As you all know, I am a big fan and supporter of the Weston A. Price Foundation and their high-integrity journal articles. I recently read an article on their website about diabetes, and I found this great information about a sweetener that is not only food-sourced and safe, but also very beneficial. I’ve been seeing this fruit listed as an ingredient in more and more immune blend supplement products and teas. It’s said to provide benefit against some viruses, gut inflammation, lung issues, and aids in the breakdown of stored fat. Read on!

Lo Han Guo, a sweetener that’s good for you too

Lo Han Guo (sometimes spelled Lo Han Kuo) is a sweet Chinese fruit in the cucumber, melon, squash, and gourd family. This fruit, called monk fruit in the West, has the potential to be on a par with stevia as a natural, low-impact sweetener. Unlike stevia, it has no bitter aftertaste.

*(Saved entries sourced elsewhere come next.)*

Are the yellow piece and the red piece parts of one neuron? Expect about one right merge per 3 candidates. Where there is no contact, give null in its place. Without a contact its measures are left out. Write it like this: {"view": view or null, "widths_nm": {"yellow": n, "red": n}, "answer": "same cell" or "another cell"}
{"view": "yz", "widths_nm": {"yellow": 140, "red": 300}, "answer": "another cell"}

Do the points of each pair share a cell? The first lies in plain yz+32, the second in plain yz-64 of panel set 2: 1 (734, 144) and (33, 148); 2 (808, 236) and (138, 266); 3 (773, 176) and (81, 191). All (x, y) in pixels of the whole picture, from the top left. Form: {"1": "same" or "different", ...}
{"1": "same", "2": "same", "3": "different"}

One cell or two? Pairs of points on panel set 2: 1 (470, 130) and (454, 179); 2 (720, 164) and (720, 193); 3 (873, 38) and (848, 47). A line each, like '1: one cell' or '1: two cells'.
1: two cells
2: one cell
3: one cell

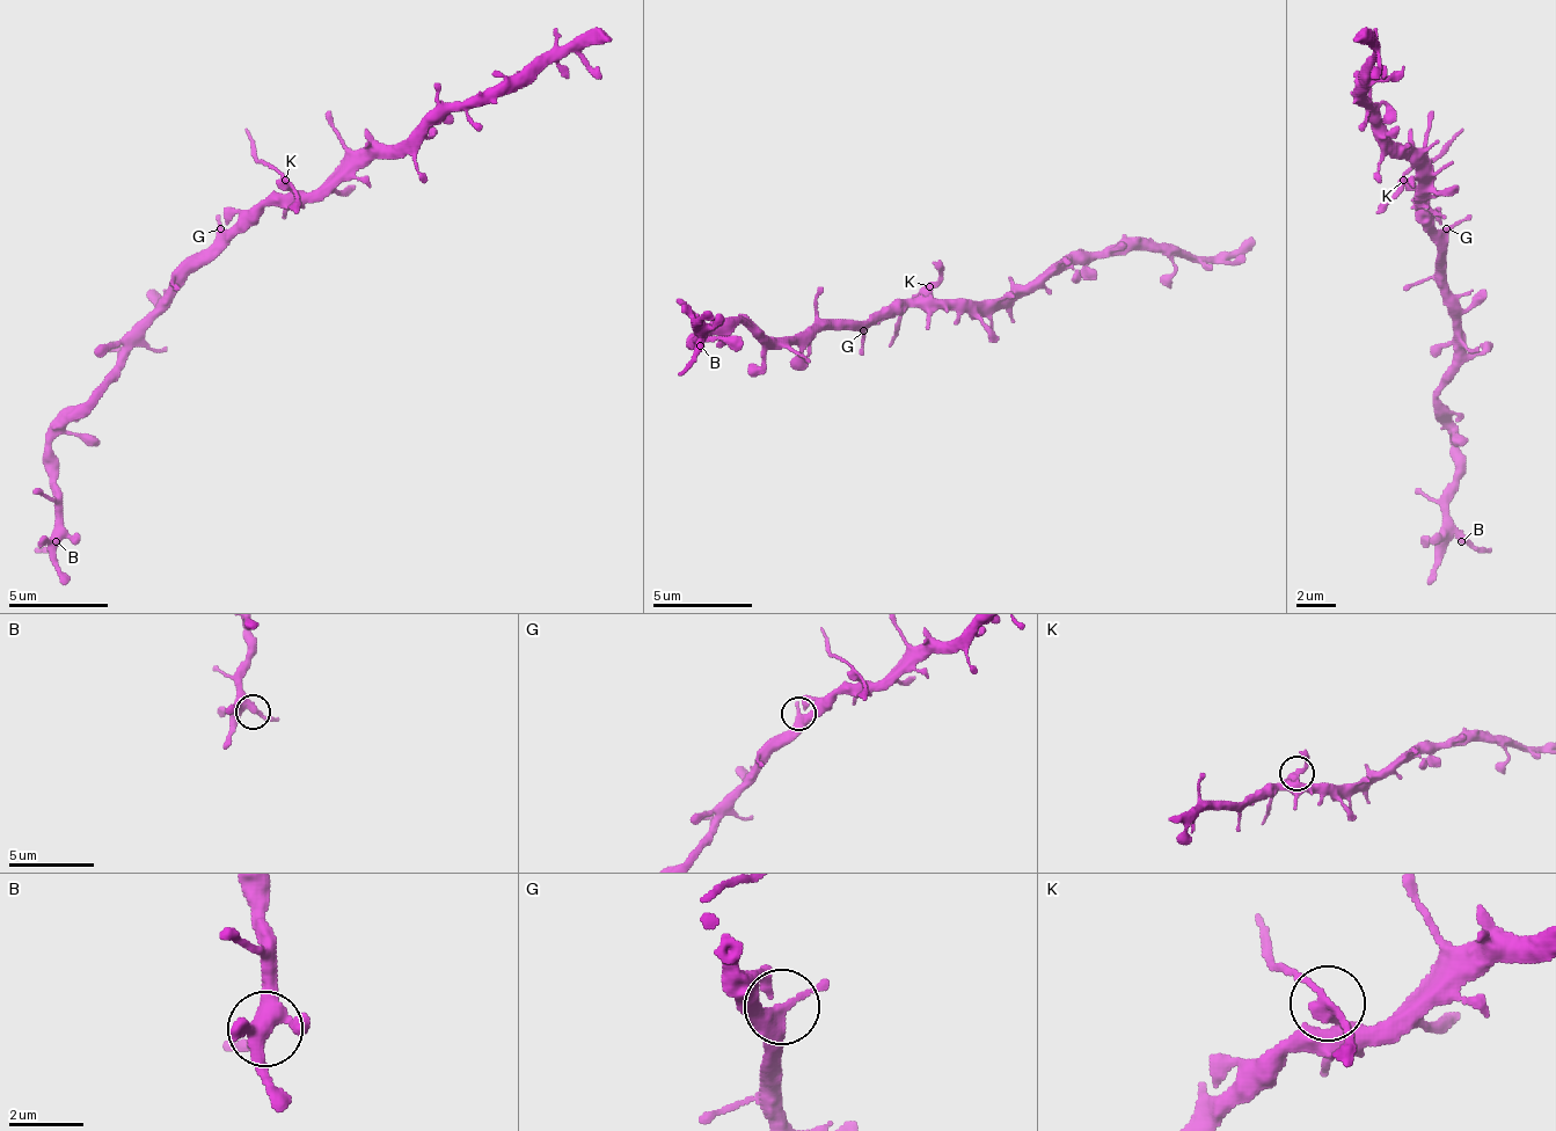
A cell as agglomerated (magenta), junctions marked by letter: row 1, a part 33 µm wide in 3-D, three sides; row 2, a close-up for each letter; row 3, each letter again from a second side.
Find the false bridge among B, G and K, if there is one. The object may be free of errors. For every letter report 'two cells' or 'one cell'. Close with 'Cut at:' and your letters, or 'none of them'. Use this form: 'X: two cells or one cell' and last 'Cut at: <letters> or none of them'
B: one cell
G: one cell
K: two cells
Cut at: K

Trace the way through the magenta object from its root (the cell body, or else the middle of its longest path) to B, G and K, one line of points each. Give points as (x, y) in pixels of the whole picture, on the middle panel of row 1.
B: (878, 311), (789, 340), (765, 340), (739, 320), (715, 320), (695, 340), (700, 330), (700, 345)
G: (878, 311), (878, 315), (863, 330)
K: (878, 311), (913, 306), (928, 285)

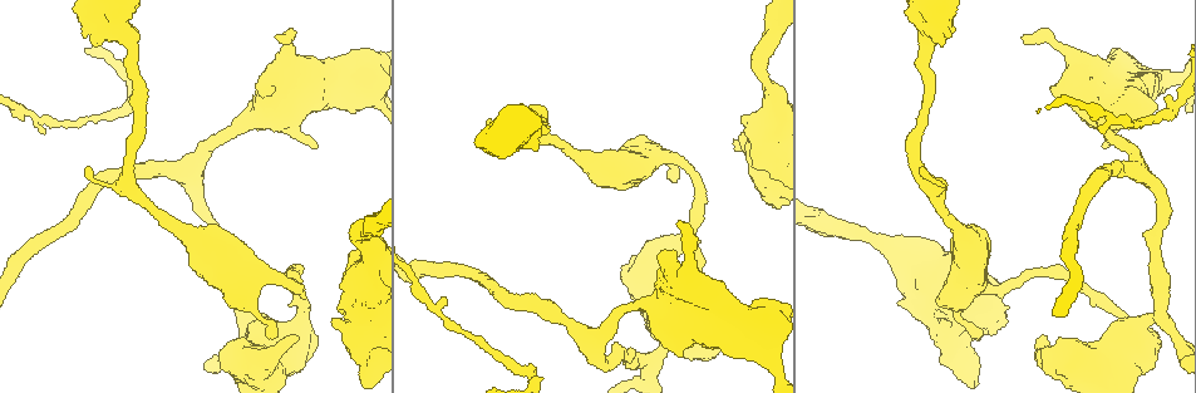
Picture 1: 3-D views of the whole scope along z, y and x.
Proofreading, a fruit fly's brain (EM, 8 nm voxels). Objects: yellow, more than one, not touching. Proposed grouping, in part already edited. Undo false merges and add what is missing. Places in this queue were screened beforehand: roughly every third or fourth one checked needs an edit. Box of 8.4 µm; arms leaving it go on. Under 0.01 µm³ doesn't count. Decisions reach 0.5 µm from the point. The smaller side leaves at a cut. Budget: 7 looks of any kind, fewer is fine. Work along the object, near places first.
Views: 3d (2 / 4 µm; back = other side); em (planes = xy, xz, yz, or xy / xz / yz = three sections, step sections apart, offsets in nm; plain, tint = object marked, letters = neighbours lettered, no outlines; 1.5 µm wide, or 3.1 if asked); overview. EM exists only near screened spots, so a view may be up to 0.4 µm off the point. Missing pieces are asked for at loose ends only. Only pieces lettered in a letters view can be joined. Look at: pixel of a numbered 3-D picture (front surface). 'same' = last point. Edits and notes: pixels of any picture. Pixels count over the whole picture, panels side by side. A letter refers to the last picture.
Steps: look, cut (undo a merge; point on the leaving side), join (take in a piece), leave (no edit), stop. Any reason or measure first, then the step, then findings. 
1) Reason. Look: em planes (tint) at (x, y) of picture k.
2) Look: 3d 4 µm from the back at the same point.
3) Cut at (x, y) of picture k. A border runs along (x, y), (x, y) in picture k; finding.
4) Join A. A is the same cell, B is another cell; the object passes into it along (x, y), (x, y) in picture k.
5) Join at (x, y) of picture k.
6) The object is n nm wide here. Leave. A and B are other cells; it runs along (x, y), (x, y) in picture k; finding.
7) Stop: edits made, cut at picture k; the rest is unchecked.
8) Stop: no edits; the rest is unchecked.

An open end. Look: em planes (letters) at (666, 260) of picture 1.

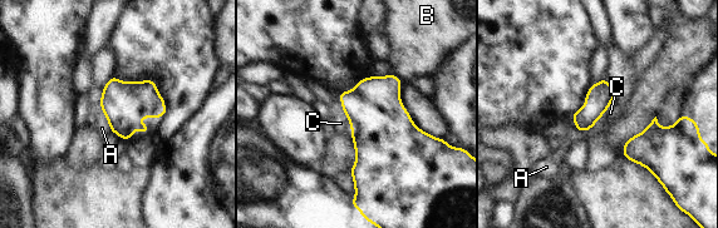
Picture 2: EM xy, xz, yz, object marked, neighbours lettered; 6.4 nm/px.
The longest contact is with A, 180 nm. Leave. A, B and C are other cells; no lettered piece goes on from it.

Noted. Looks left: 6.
Branch stops here. Look: em planes (letters) at (663, 347) of picture 1.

Lo Han has been used for centuries by local people in southern China as a sweetener and a medicinal herb for the treatment of lung congestion, colds, sore throats, and minor stomach and intestinal problems. Traditional Chinese doctors consider it yin, meaning that it releases excess heat from the body. For this reason, it’s traditionally consumed and served during the hot summer months in China. There’s never been any recorded incidence of adverse reactions to Lo Han fruit or its extracts.

Western botanists “discovered” Lo Han in the early twentieth century, but scientific studies of the fruit didn’t begin until the 1970s. A number of compounds (named mogrosides) were isolated, two of which contribute to the fruit’s incredible sweetness, rated at being between 230 and 425 times sweeter than sucrose.

Like with stevia, the human digestive system is unable to break down the sweet compounds within Lo Han. As a result it does not trigger a rise in blood sugar levels, making it completely safe for diabetics and hypoglycemics. It also helps promote the metabolization of stored body fat. Research has shown that Lo Han extracts help relieve gastritis, constipation and respiratory inflammations, and they also appear to inhibit the Epstein-Barr virus and display anti-carcinogenic properties.

A few things to know before you seek out Lo Han Guo

While the FDA has not made any conclusive rulings about Lo Han and its extractives, it is currently assumed to be GRAS (generally recognized as safe) due to its substantial history of safe usage prior to 1958.

Words of caution: as always, read the labels. Many monk fruit or Lo Han Guo products contain erythritol, or inulin, or other substances that are added as extenders. This is OK as long as you tolerate these additives. People who have sensitivities to cucumbers or melons might also have a problem with Lo Han. If you are interested in trying this fruit, either as a sugar substitute or as a tea, please have me check it for you. Lo Han is not cheap, but its benefits are many if it’s the right thing for you.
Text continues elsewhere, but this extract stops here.